CVS has been participating in the scheme to defraud elderly patients since 2015 and the practice continues today, according to the lawsuit. 

“As such, the CVS Health entities’ [Single Source Generic/Do Not Substitute] Scheme has aided and abetted the Drug Makers competing not solely on the basis of innovation, but rather on their ability to obstruct access to generic competition,” the complaint said. 

In fact CVS Caremark struck a deal with certain drugmakers to disallow CVS pharmacies from stocking generic versions of two drugs to treat Hepatitis C, called Harvoni and Epclusa. That is just one of the many drugs involved in the case. Others include Copaxone, Exelon, Voltaren Gel, and several drugmakers, including Gilead, Teva, Novartis, and others. 

Part of the scheme involved SilverScript call center employees misinforming patients with “outright falsehoods” that choosing name brand drugs would be less costly than generics. 

One exhibit shows the transcript of a phone call between a CVS Customer Care provider and a patient trying to obtain the generic form of a drug for asthma called Advair Diskus. When the patient insists that she wants a generic version of Diskus, the customer care representative says the only option available is the brand name version of the drug. Upon request of the patient, the CVS employee speaks with someone on the Care Exception Review Team to see if the patient qualifies for an exception. Then the CVS employee advises the patient that the brand name drug costs less than the generic version the patient is seeking. 
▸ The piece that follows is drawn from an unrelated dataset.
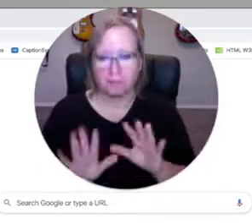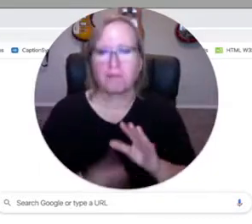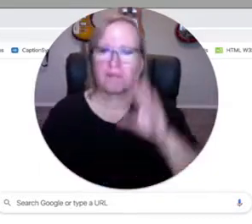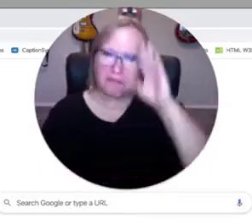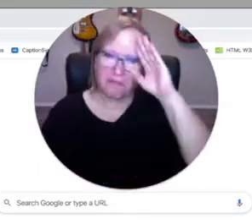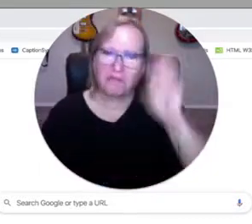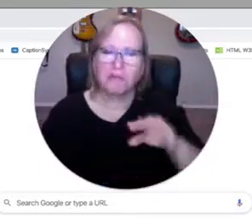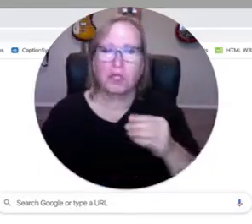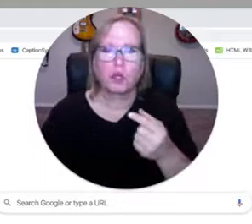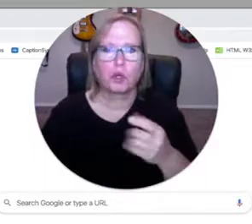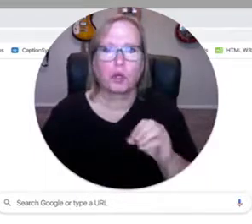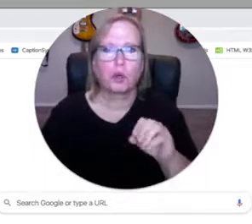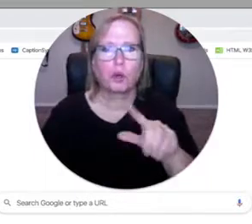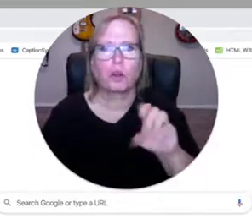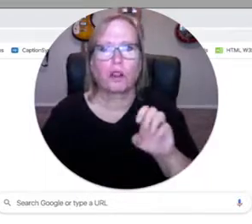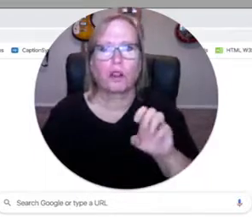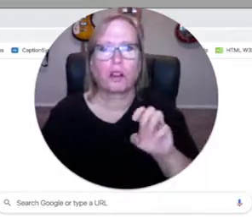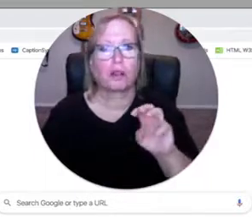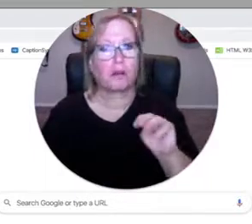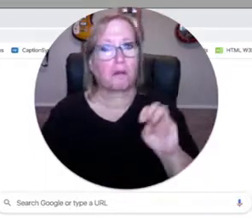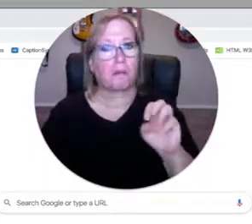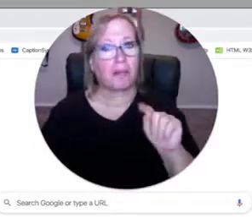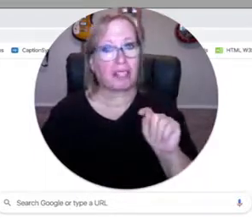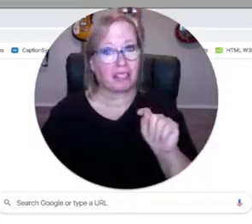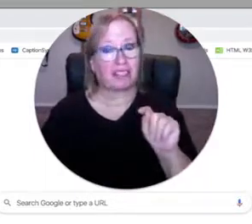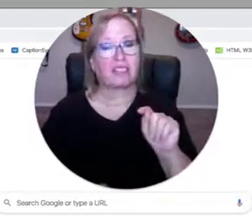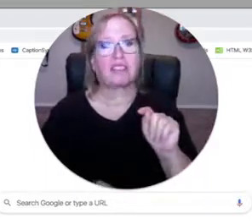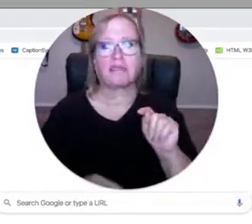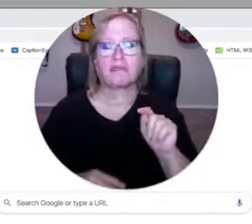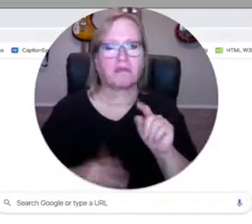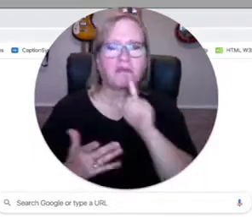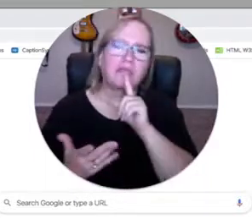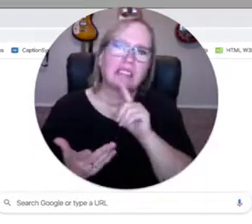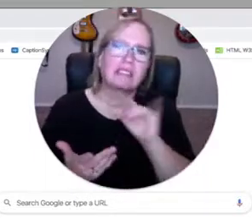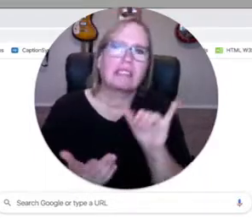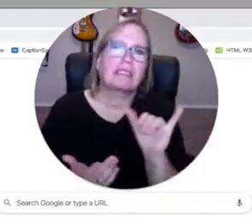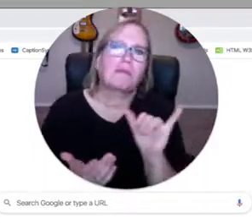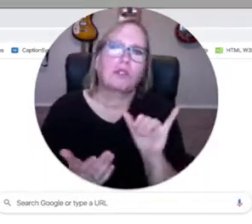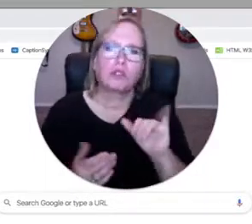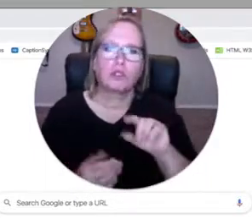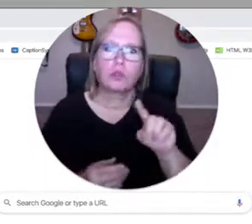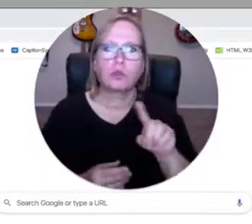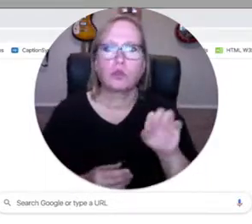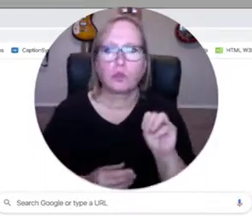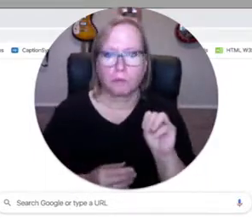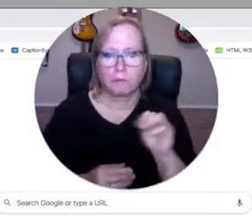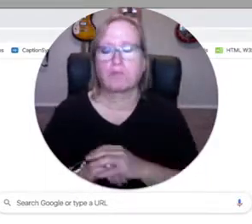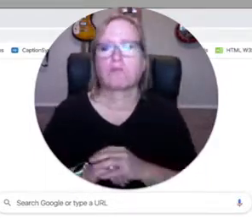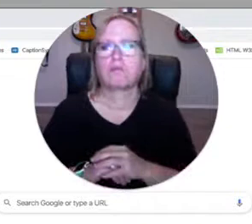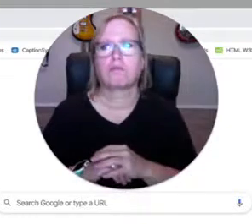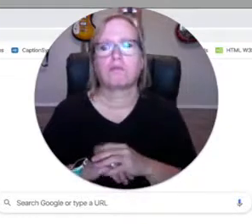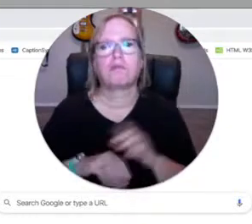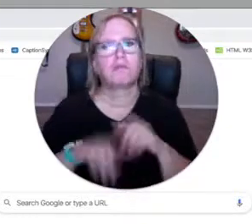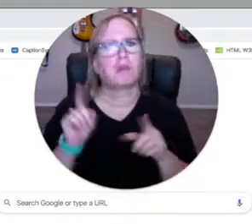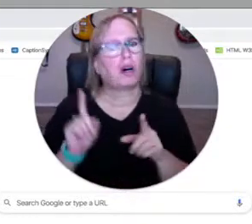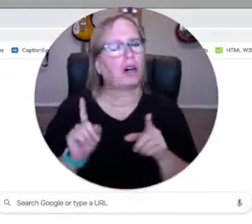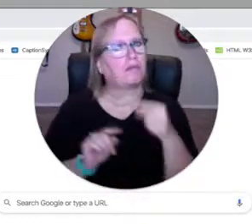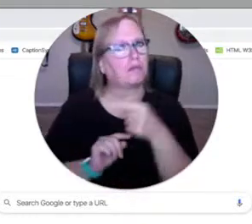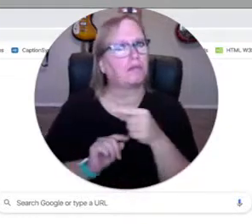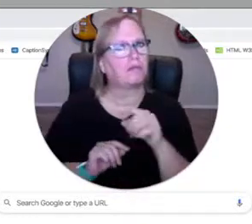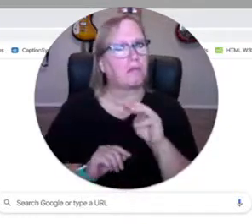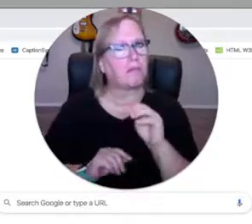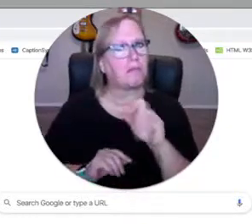cool and it's perfect for what we're doing. So you guys know Google Meet. It's very similar to Zoom,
“Normally in cases when it says specifically dispense the brand, that means we’re giving you the brand instead of the generic because something is going on with that generic,” the CVS care provider tells the patient. A confused patient replies, “What?” 

The care provider says, “If I knew, I promise I would tell you. I really don’t know that it’s just what she said, but it has a specific note. And even when they pulled it up at the pharmacy, it literally says dispense brand.” 
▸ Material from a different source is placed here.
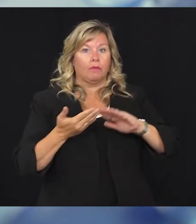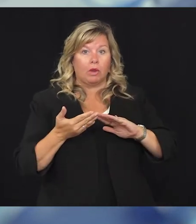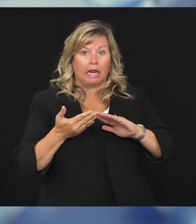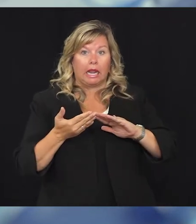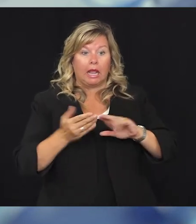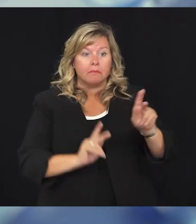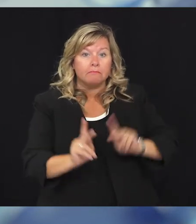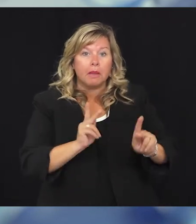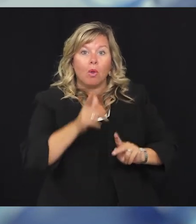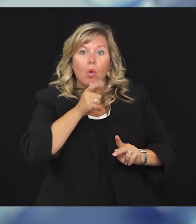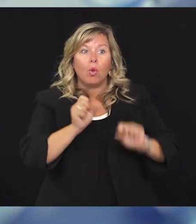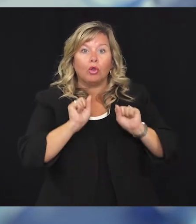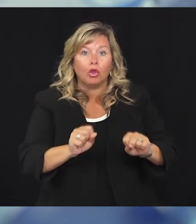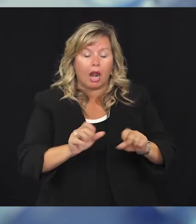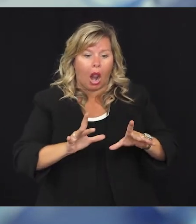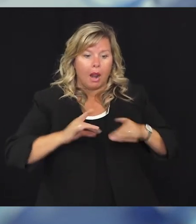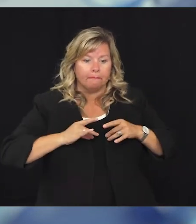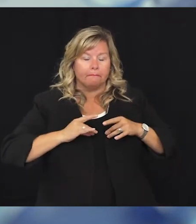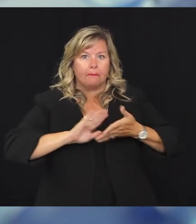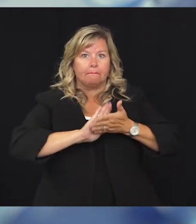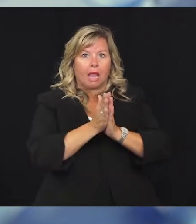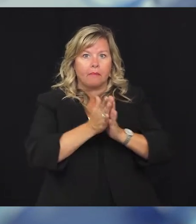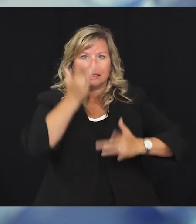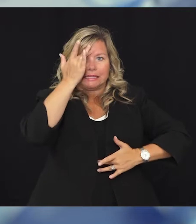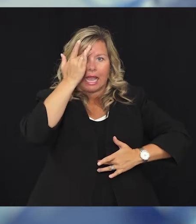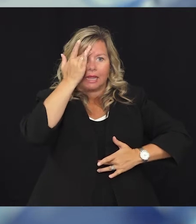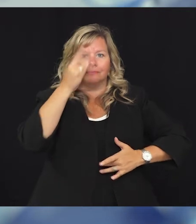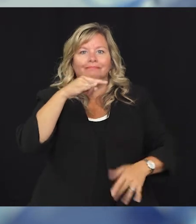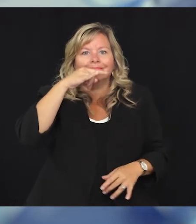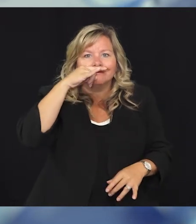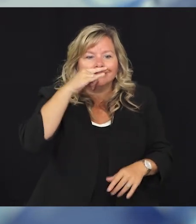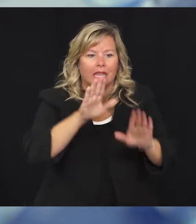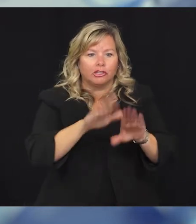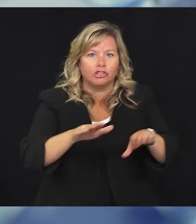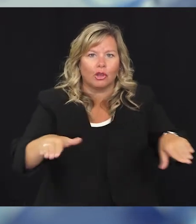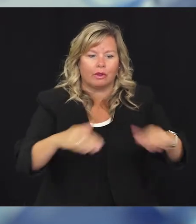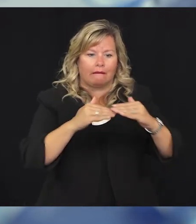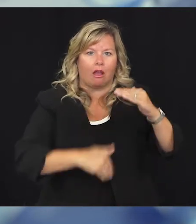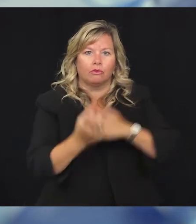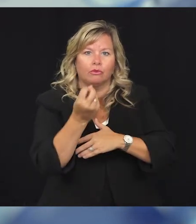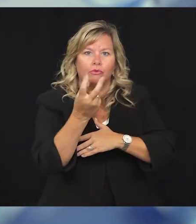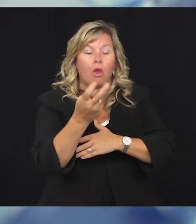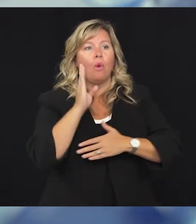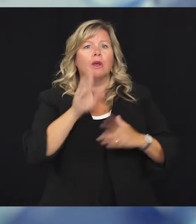community's most susceptible people, our unvaccinated children into closely packed indoor classrooms for a new school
The patient, puzzled, said she would consult with her doctor. 

A spokesperson for CVS said in an emailed statement, “We intend to vigorously defend this lawsuit and are pleased that the government has chosen not to participate in the lawsuit.”

There are many entities that see the current PBM structure as unsustainable and unethical, and upstart pharmacy benefit managers such as Capital RX, founded in 2017, have called out large PBM operators like CVS Health.

Aside from launching an inquiry into PBMs, the FTC on June 7 said that it will “ramp up enforcement against any illegal bribes and rebate schemes that block patients’ access to competing lower-cost drugs.”

The case is 19-cv-2553 in the District Court of Pennsylvania.